Aujourd’hui encore, nous parlons de bateaux, de pinasses et de marins du Bassin. Ce sera aussi l’occasion d’évoquer le souvenir du professeur Jacques Bernard, récemment décédé et qui fut l’un des maîtres de notre histoire locale. Il le fut, notamment, dans ses ouvrages comme « Histoire du Bassin » et dans l’incontournable « Navires et gens de mer à Bordeaux de 1400 à 1550 » dont les précieux renseignements proviennent pour beaucoup d’archives anglaises. Ce qui le qualifie inexorablement pour parler des pinasses. Et savez-vous qu’il ruine complètement quelques hypothèses linguistiques quant à l’origine du mot ? Jacques Bernard révèle qu’on savait réellement peu de choses sur leur nom, jusqu’en … 1988. C’est alors qu’un historien, nommé Michaël Barkham Huxley, qui fouinait dans des actes notariés en a découverts, datant de 1545. Il y a déniché des marchés de construction passés pour des pinasses de vingt tonneaux, des grosses, donc, mais naviguant sur la côte basque. Et on y lit avec étonnement que les dites pinasses sont construites en bois de chêne et de châtaigner ! Ainsi, le nom de la pinasse arcachonnaise ne devrait-il rien au fait qu’elle soit constituée en robuste bois de pin coupé dans la Forêt Usagère testerine ? Voilà donc ce que la vérité historique ferait des plus belles légendes !

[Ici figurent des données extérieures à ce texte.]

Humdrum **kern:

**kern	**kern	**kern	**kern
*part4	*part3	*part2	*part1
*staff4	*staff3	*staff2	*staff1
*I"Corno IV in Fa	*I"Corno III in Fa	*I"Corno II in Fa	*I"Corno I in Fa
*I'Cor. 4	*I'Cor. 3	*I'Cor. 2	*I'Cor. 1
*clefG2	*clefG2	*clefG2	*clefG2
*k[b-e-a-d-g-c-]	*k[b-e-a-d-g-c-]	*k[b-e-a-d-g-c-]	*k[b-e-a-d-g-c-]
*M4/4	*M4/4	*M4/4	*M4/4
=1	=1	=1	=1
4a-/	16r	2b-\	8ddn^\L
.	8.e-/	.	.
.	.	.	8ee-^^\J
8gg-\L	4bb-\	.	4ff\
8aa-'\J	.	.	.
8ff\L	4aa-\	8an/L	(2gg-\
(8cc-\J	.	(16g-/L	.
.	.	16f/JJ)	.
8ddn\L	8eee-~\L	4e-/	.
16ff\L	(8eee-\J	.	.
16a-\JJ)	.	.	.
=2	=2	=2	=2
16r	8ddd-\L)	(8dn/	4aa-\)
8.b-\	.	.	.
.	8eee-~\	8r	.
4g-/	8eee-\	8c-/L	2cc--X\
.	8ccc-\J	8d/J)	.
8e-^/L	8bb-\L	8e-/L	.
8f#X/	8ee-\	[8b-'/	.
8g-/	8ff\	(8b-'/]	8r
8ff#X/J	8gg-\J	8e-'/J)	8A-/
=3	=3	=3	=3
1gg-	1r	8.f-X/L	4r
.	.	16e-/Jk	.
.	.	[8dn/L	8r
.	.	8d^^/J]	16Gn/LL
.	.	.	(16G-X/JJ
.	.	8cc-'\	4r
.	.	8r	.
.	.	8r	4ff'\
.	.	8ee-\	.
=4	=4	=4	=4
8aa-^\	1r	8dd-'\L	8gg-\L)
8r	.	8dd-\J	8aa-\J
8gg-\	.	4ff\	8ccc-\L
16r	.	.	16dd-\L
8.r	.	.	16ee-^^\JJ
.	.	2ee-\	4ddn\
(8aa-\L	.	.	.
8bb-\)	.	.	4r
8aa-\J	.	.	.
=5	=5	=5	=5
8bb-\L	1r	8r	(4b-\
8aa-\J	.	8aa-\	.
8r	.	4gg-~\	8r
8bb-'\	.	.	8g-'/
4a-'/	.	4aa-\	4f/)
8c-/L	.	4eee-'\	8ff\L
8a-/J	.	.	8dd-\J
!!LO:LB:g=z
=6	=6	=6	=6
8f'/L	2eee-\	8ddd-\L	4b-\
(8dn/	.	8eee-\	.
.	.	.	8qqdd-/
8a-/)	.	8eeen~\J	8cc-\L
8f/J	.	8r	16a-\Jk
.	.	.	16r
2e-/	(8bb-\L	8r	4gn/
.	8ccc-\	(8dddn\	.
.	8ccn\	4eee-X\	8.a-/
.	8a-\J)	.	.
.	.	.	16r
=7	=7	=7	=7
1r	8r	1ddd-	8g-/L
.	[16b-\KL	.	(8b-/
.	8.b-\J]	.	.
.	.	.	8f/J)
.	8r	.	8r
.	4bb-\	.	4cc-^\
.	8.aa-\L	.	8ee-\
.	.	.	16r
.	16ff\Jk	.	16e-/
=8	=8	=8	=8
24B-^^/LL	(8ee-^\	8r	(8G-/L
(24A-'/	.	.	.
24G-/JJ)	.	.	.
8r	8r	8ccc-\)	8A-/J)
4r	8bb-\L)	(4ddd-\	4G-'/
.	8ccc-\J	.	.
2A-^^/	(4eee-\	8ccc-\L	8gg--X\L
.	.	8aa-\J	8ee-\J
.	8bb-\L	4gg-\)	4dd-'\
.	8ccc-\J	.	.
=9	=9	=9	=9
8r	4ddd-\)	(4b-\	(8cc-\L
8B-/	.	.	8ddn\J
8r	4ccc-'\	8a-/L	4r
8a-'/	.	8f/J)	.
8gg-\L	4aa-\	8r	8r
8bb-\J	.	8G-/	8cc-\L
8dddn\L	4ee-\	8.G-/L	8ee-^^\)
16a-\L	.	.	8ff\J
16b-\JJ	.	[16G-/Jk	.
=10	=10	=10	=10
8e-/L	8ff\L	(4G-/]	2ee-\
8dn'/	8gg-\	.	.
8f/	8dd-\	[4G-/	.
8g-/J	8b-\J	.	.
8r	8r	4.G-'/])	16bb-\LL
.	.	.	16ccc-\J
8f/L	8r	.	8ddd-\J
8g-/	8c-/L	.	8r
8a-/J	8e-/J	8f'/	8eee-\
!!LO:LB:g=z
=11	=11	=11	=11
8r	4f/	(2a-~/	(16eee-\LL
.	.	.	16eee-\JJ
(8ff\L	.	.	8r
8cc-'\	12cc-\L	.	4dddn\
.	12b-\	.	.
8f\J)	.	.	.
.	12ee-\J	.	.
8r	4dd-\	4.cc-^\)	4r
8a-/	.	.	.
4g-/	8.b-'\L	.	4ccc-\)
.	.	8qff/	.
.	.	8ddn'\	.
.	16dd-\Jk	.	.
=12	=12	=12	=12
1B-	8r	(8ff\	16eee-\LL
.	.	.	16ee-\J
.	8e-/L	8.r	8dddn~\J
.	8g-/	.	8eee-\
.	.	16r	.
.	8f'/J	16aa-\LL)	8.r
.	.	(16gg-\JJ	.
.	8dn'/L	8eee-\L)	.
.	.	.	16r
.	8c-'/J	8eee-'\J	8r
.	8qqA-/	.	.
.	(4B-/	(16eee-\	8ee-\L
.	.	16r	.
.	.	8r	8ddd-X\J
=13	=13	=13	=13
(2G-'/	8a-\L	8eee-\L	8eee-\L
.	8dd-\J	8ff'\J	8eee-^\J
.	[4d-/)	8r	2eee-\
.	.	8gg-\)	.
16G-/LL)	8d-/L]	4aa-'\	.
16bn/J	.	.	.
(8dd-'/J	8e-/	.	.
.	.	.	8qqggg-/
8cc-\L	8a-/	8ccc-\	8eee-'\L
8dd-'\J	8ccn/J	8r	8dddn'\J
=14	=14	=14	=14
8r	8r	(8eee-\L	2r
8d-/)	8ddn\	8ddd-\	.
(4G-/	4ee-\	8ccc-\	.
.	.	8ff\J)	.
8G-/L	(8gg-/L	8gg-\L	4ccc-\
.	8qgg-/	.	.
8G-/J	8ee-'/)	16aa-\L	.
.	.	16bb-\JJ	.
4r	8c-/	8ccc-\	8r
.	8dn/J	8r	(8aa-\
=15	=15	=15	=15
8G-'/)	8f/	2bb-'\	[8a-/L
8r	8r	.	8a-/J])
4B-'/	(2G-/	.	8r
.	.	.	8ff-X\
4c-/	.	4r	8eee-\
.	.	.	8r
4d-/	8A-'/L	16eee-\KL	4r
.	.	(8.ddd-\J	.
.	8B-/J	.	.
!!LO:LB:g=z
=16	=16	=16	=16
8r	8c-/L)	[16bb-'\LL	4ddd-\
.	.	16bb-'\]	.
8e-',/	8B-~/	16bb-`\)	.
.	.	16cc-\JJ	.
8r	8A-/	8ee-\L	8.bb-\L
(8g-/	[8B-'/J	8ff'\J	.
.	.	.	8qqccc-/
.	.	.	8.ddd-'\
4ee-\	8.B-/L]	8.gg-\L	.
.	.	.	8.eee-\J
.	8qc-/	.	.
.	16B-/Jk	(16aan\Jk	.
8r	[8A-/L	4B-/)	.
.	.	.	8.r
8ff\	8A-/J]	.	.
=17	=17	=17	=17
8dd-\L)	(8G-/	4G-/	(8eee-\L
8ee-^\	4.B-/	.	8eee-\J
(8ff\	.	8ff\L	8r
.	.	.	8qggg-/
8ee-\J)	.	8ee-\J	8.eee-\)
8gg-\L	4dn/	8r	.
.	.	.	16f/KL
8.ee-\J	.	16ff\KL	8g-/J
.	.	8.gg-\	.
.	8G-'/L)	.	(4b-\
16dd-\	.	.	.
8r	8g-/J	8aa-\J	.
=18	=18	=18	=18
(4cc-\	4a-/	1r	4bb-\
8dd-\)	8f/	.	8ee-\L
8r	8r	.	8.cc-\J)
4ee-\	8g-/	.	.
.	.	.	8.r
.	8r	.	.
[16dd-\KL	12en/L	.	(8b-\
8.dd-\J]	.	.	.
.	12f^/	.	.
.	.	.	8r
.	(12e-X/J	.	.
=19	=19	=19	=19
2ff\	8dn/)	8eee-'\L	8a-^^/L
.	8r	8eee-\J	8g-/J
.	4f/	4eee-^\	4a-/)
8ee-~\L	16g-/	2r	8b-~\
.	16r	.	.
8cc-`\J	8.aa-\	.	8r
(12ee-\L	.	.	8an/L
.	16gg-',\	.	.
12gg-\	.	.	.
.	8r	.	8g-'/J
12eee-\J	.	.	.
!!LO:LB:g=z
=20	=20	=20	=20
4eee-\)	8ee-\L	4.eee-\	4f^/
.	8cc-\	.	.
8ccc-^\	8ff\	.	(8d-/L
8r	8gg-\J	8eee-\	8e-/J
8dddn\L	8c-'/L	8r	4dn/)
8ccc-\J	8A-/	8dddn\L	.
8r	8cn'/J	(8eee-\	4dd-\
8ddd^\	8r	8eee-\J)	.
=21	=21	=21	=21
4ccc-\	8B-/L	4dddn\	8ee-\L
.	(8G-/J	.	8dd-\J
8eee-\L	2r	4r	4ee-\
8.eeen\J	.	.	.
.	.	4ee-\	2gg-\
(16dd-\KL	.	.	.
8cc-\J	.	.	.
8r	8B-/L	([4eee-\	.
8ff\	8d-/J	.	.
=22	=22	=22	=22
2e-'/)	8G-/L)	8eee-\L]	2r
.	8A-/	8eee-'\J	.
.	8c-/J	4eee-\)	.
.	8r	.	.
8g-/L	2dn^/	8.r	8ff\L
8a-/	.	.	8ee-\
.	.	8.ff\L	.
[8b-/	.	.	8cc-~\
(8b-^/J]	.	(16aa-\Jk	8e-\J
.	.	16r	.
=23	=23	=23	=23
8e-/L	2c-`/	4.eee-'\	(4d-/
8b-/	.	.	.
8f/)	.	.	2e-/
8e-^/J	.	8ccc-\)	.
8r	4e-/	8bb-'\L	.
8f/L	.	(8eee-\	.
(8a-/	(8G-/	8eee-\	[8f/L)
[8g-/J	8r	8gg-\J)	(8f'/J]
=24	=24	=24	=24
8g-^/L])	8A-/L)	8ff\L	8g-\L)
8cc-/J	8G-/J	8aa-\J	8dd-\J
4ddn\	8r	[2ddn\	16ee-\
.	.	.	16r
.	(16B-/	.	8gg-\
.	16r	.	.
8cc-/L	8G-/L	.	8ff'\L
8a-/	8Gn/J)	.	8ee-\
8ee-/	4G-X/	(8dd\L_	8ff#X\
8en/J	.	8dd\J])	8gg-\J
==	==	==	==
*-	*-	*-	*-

Ce qui n’empêche pas des pinasses de naviguer concrètement depuis bien longtemps sur le Bassin, mais ce sont des « pinassottes », beaucoup plus petites que celles des Basques. C’est d’ailleurs pourquoi, l’administration qui a toujours eu besoin d’y voir clair dans ses textes réglementaires, a appelé nos pinassottes des « Tilloles » pour les distinguer de leurs lourdes consœurs du sud. Car, pour pêcher dans l’océan, les marins testerins, gujanais ou autres s’embarquaient, en réalité, sur de grosses chaloupes, longtemps non pontées, puisqu’il y a toujours eu des marins sur le Bassin, dont beaucoup osaient affronter les passes pour gagner l’océan. Où ils ne pêchaient pas la fortune !
Dans un savoureux dialogue avec Charles Daney, un autre de ses grands confrères, paru dans « Arcachon-Magazine », Jacques Bernard les a évoqués ces marins, qui firent d’Arcachon, en 1900, le deuxième port de pêche de France, capable d’envoyer les plus grands navires de pêche à la morue jusque dans les brumes de Terre-Neuve. Tel, en 1932, le fameux « Marcella », le plus moderne et le plus grand du Monde. Le port de pêche d’ Arcachon s’est étendu dans tout le quartier de l’Aiguillon, y créant une véritable zone industrielle, avec des pêcheries-usines, des fabriques de moteurs et de filets, des conserveries de poissons, des ateliers de mécanique, des chantiers navals de toutes tailles, des fabriques de glace, des bistrots en quantité, quelques filles publiques arpentant les ruelles et des filets séchant sur la plage ou s’accumulaient aussi des cordages pourris, des filins rouillés et des baquets disloqués.
Dans des rues taillées au cordeau, autour des petits magasins, bouchers, merceries et épiciers fort nombreux, on voyait souvent voleter des coiffes bretonnes, surtout des basses, venues d’Audierne. Car beaucoup de marins bretons s’étaient exilés, attirés par l’importance des chalutiers et par les bonnes payes qu’on y accordait assez souvent, tandis que leurs femmes faisaient des ménages dans les villas bourgeoises ou servaient dans les restaurants des zones plus huppées de la ville. Car la vie restait dure. D’où cette anecdote racontée à Charles Daney par Jacques Bernard, au sujet d’un vieux marin. « Un jour il m’a dit tout à trac : – Tu sais où il est bien le marin ? Tu sais où il est heureux ? Tu sais quel est son élément, au marin ? Tout fier de moi, j’allais lui répondre : – La mer. Et lui, mettant sa main en biais devant sa bouche de travers, il m’a répondu dans un souffle : – Le marin, son élément, c’est son lit ! »
Décidément, il nous manque beaucoup, Jacques Bernard … Mais point de découragement. Donc, demain, quand même, on vous parlera du pays.